The trio were responsible for the attack on the Bataclan concert hall in Paris which killed 89 people and injured hundreds of others.
Foued Mohamed-Aggad, 23, was born in Strasbourg. He traveled to Syria at the end of 2013 together with his brother Karim and a group of about a dozen men, according to police sources.
The other two Bataclan attackers, Omar Ismail Mostefai, 29, and former Paris bus driver Samy Amimour, 28, were also French nationals who had traveled to Syria.
It has emerged that one of Amimour’s first steps in learning how to use weapons took place in April 2012, when he enrolled at the National Police Shooting Club (ANTP) in Paris after obtaining a license.
WDR also reported that the mastermind behind the Paris attacks, Abdelhamid Abaaoud, acted under a pseudonym, Abu Omar Al-Beliki. Abaaoud was killed in an anti-terrorist raid in the Paris suburb of Saint-Denis in November 2015.

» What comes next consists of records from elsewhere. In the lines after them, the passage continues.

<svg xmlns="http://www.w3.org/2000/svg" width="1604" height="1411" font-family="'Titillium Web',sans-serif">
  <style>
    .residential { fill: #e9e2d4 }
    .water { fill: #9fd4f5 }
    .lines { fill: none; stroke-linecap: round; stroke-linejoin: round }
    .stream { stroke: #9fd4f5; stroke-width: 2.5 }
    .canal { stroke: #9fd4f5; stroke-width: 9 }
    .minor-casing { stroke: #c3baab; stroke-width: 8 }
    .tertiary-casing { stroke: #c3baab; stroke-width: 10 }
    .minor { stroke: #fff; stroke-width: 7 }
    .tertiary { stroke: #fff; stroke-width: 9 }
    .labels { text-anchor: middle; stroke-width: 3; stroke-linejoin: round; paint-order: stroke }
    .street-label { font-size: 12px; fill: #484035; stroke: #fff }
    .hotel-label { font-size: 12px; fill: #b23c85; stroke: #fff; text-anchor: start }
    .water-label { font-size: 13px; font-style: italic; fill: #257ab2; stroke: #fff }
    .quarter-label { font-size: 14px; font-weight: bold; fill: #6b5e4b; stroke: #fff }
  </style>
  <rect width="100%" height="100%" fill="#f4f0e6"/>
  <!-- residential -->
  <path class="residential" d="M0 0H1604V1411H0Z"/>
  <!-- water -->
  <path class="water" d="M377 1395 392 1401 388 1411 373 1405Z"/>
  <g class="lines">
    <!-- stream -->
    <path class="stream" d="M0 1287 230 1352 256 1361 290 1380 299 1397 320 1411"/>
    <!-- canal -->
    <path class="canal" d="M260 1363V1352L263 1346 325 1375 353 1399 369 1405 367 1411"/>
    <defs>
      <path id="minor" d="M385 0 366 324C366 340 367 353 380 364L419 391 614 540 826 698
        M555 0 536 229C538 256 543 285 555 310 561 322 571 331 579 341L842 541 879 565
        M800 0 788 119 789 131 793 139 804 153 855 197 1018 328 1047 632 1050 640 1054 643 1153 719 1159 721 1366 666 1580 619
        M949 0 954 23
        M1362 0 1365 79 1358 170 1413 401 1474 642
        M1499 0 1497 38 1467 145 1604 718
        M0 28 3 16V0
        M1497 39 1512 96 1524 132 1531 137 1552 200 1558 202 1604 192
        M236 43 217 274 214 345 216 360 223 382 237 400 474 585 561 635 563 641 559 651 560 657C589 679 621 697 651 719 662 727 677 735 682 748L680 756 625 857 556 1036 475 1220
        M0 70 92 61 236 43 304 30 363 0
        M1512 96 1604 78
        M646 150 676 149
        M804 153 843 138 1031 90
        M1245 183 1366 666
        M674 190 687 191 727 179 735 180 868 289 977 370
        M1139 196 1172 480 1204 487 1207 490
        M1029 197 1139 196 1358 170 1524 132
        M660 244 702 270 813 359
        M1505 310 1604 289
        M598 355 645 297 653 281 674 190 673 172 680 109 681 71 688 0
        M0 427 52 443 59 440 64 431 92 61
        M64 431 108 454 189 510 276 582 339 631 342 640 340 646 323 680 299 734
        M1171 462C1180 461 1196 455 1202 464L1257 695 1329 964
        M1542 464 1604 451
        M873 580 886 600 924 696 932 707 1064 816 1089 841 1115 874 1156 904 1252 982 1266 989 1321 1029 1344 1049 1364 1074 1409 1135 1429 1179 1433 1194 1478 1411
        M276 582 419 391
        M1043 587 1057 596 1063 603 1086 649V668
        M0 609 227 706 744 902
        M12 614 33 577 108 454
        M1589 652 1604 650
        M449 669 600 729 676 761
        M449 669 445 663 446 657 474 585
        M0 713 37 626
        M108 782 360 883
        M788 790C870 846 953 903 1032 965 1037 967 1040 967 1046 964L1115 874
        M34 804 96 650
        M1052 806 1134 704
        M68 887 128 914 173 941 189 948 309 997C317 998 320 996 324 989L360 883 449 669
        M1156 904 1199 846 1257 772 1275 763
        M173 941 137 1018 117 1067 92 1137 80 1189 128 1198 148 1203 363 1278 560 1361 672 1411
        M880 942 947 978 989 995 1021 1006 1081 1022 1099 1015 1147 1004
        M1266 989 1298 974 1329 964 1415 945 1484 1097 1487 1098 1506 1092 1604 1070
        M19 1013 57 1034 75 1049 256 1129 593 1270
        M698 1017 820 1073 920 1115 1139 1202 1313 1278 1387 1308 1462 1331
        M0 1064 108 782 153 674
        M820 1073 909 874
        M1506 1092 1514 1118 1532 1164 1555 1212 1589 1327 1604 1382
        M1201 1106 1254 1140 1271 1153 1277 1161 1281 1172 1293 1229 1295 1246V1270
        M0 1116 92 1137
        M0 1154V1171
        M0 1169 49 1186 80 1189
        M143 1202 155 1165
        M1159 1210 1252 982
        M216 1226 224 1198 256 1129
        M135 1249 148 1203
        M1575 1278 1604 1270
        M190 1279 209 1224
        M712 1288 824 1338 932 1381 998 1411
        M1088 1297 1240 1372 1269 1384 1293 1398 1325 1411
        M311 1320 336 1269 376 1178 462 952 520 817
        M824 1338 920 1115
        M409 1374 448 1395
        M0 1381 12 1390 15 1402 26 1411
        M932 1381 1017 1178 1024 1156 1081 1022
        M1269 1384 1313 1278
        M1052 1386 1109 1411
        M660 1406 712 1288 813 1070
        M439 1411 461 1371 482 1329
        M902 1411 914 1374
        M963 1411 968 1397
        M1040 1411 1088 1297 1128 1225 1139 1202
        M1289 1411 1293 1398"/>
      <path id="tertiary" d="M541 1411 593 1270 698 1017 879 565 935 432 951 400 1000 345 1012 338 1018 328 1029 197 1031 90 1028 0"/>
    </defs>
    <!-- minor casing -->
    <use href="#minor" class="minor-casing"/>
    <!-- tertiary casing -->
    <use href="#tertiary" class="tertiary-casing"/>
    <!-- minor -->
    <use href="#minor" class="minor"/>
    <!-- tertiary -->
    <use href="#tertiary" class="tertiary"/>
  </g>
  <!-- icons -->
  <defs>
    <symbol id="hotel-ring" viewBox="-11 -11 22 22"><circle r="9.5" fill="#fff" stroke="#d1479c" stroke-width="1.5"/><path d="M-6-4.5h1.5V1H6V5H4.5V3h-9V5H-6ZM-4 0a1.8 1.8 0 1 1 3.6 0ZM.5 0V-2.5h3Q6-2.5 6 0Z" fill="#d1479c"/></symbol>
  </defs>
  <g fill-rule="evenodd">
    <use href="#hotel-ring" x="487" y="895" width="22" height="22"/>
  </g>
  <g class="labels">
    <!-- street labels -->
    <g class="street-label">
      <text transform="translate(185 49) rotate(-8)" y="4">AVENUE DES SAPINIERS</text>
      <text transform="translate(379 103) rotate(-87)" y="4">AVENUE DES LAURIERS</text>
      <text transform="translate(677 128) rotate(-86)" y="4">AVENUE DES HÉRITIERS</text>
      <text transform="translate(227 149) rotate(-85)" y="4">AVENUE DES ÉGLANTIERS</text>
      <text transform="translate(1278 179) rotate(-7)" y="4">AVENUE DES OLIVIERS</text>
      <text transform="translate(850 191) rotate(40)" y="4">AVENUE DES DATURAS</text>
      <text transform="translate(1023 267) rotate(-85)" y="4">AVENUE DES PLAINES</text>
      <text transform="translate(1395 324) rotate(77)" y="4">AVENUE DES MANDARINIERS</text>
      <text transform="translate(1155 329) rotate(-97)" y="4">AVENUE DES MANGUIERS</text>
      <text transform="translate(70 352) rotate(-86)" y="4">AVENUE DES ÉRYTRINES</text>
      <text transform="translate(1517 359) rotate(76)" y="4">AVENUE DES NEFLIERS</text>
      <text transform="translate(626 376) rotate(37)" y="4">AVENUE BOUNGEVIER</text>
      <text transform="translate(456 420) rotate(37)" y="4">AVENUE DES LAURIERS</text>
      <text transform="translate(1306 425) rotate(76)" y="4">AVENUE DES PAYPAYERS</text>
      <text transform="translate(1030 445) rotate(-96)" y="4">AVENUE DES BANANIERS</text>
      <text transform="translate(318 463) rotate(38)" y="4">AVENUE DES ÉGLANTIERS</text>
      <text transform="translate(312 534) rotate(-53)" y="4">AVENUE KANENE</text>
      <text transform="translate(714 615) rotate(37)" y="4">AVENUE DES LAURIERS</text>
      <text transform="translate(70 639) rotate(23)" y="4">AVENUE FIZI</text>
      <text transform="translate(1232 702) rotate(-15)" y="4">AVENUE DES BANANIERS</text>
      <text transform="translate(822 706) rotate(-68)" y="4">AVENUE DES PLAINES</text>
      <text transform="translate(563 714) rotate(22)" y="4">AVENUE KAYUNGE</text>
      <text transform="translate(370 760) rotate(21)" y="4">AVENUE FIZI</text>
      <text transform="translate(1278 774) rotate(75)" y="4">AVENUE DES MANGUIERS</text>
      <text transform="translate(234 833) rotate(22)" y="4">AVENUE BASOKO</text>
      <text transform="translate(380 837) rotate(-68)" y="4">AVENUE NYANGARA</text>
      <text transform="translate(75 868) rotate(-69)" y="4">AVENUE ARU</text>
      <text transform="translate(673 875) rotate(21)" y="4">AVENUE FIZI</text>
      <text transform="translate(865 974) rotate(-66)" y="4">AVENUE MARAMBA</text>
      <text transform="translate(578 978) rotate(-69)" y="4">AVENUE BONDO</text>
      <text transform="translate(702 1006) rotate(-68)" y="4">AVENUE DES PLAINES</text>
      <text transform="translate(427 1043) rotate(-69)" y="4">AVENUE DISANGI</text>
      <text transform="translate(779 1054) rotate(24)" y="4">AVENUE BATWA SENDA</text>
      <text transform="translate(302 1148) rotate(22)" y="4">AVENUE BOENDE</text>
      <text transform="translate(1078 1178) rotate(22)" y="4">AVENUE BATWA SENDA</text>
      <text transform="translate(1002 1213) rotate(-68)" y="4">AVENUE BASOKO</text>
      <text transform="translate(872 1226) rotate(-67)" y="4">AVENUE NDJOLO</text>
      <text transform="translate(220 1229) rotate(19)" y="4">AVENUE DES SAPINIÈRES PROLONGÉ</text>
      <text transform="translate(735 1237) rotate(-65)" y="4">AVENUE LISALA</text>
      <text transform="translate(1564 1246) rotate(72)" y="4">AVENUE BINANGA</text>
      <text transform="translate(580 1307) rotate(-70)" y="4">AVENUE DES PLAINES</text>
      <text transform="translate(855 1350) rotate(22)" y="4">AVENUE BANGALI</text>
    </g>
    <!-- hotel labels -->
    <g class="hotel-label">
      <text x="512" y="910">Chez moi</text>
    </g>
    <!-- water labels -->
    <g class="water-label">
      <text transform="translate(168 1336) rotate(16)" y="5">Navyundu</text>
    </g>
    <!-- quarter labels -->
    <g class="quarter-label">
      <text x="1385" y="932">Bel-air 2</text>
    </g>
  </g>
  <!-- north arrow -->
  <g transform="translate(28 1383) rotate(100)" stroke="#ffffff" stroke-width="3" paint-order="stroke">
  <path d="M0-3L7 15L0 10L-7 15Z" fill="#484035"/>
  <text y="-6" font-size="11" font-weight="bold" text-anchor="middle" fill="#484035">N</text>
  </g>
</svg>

On Thursday it was revealed that a batch of leaked Islamic State (IS, formerly ISIS/ISIL) documents with the names of 22,000 militants from 51 countries was passed to UK security services. The papers, which were obtained by Sky News via a defector, could expose terrorists planning attacks in Europe.
The files reportedly contain data on Islamic State recruits from all over the world, including the UK and rest of Europe, the US, Canada, North Africa and the Middle East.

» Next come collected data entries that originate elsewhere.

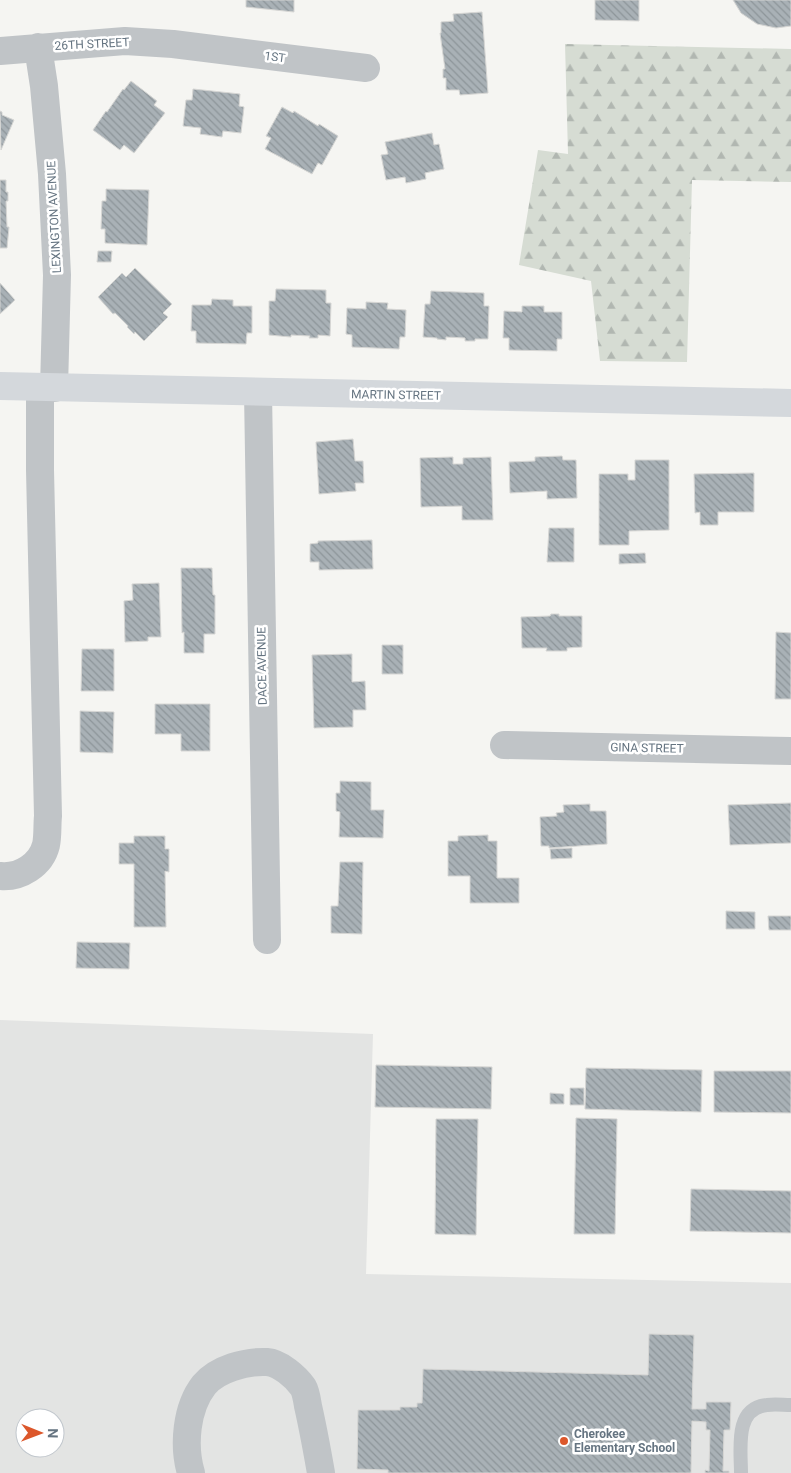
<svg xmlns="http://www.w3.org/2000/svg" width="791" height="1473" viewBox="0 0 791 1473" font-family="Roboto,sans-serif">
<defs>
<pattern id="forest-firs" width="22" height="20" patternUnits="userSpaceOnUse" patternTransform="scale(1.25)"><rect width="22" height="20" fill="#d6dcd3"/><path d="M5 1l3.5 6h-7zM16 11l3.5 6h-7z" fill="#b1b7b1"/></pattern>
<pattern id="building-back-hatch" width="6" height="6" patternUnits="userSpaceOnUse" patternTransform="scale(1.25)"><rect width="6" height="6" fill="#a9b1b6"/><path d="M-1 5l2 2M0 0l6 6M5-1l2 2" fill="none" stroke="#8d9599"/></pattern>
</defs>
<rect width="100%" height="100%" fill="#f5f5f2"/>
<path fill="#e3e4e3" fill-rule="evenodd" d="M0,1020L373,1034L366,1274L791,1283V1473H0ZM25,1418H55V1448H25Z"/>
<path fill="url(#forest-firs)" d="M565,44L791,49V182L692,180L687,362L600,361L591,281L519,265L538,150L568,154Z"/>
<path fill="url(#building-back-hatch)" stroke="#d6d6d4" d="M246,0H294V12L246,7Z
M595,0H639V21L595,20Z
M733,0H791V26L776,28L757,24L741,13Z
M482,12L488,93L460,95L459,90H446V78H443V69H445L440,33H441V22L454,21L453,14Z
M131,81L157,101L154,105L165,113L134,153L124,145L120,150L93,130L106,111L107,112L123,89L124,90Z
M193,89L240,94L239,106L244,107L241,133L223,131L222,137L200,134L201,128L183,126L186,100H192Z
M282,107L293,113L294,111L318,126L319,124L338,136L322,165L318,163L312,174L265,149L271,138L266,136Z
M0,111L2,112V115L14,120L1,150Z
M432,133L434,145L439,144L444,169L425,173L426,179L406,183L405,177L386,180L381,155L388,154L385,142Z
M0,180H6V192H8V201H6L7,227H9L7,248H0Z
M106,189L149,190L147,245L105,243V229H101L102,201H106Z
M98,251H112L111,262H97Z
M135,268L172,304L163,313L168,317L144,341L135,332L134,334L127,327L128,326L115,313L113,314L98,297L122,273L126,277Z
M0,283L15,300L0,314Z
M276,289L326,290V303H331L330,336L318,335V338H309L310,336L291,335V337L269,335V301H275Z
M431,291L484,293V306H489L488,339H475V341H465V338L446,337V340L437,339V338L423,337L425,304H430Z
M212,299L233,300V306H252V333H247L246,344L196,343V331H191L192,305H211Z
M366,302L388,303L387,309L406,310L405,337H400L399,349L352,347V335L346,334L347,308L366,309Z
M522,306H544V312H562V339H557V351L509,350V338H503L504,311L522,312Z
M353,439L355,461H363L364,483H355L356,491L319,494L316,442Z
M562,456L563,460H576L577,498L547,499V491L510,493L509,462L535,461V457Z
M453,457V464H463V458L491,457L493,520H462V506L421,507L420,458Z
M635,460H669V530L629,531V545H599V474H628V480H635Z
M754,473V512H718V525H700V512L695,513L694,474Z
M549,528H574V562H547Z
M372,540L373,569L319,570V562H310V544L318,543V541Z
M645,553L646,563L619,564V554Z
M181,568H212L213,595H215V634H204V653H184V632L182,633Z
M159,583L161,637H148V641L125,642L124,601L133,600L132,584Z
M551,614H559V616H582V647L567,648V651H546L547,648H522L521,617L550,616Z
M776,632L791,633V699H775Z
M382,645H403V674H382Z
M82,649H114V691H81Z
M352,654V682L365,681L366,710H353V727L314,728L312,655Z
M155,704H210V751H181V734H155Z
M80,711L114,712L113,753L80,752Z
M340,781L371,782V810H384L383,838L339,837L340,812L336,811V793H340Z
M791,803V843L730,845L728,805Z
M590,804V811H606L607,844L549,848V846H541L540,817L557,816L556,813L564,812L563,805Z
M488,835V841H497V878H519V903H470V876H448V841H458V836Z
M134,836H165V849H169V872L165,871L166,927H134V864H119V843H134Z
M572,848V858L551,859L550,849Z
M340,862H363L362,934L331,933V906H338Z
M726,911L755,912V929H726Z
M768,916H791V930H769Z
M77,942L130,943L129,969L76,968Z
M376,1065L492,1067L491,1109L375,1107Z
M586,1068L702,1070L701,1112L585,1109Z
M714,1071H791V1113L714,1112Z
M570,1088H584V1105H570Z
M550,1093L564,1094V1104H550Z
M576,1118L617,1119L615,1234H574Z
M436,1119H478L476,1235L435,1234Z
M691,1189L791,1191V1233L690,1231Z
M649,1334L694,1335L692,1409H706V1402H731L730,1430H724L723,1471H729V1473H705V1470L709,1471L710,1430H706V1422L692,1421L691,1473H388V1470L357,1469L358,1410H400V1407H417V1403H422L423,1369L648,1375Z"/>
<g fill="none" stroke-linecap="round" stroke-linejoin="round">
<path stroke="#c0c4c7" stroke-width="14" d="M741,1473C741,1449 734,1408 767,1405C775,1404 783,1405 791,1405"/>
<path stroke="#c0c4c7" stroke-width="28" d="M38,47L44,86L52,174L57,275L54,388
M0,51L125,41L173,44L366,68
M258,392L267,940
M504,745L791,751
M0,876C20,878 41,865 46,845C48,836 47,825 48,816L40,470V387
M191,1473C183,1446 186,1408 204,1385C217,1369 246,1361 267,1362C280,1363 296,1377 303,1387C306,1392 307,1400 308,1406C313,1428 317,1450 321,1473"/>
<path stroke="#d4d8dc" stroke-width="28" d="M0,386L791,403"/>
</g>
<circle fill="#dc572b" stroke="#fff" stroke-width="2" cx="564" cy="1441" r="5"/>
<g text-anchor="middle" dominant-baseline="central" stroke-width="5" stroke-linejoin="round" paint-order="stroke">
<g font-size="12" fill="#657481" stroke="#fff">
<text transform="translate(92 44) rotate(-3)">26TH STREET</text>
<text transform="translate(275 57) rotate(7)">1ST</text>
<text transform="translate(54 217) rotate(-93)">LEXINGTON AVENUE</text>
<text transform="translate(396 395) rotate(1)">MARTIN STREET</text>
<text transform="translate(262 666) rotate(-91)">DACE AVENUE</text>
<text transform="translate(647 748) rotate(1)">GINA STREET</text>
</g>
<g font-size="12" font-weight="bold" fill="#657481" stroke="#fff" text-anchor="start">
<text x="574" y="1434">Cherokee<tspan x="574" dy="14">Elementary School</tspan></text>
</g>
</g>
<g transform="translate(40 1433) rotate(91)"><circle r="24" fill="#ffffff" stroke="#c1c7cd"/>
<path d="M0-4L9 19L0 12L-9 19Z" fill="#dc572b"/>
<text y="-8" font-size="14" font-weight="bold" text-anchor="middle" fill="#657481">N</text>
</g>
</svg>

The documents feature the names of infamous IS members such as Abdel-Majed Abdel Bary, a former London rapper turned jihadi fighter, who joined the terror group in 2013 and is primarily known for an image he uploaded on Twitter last August of him with the severed head of a Syrian Army soldier. Another is Junaid Hussain, a British computer hacker who had been working for Islamic State until he was killed last August in a drone attack.
Europol director Robert Wainwright said on Friday that the police organization is “in contact with the British and German authorities regarding the veracity and wider availability of the information.”
“If the provenance and accuracy of the information is confirmed, it undoubtedly represents a significant intelligence gain for Western authorities and should be exploited fully,” Wainwright said.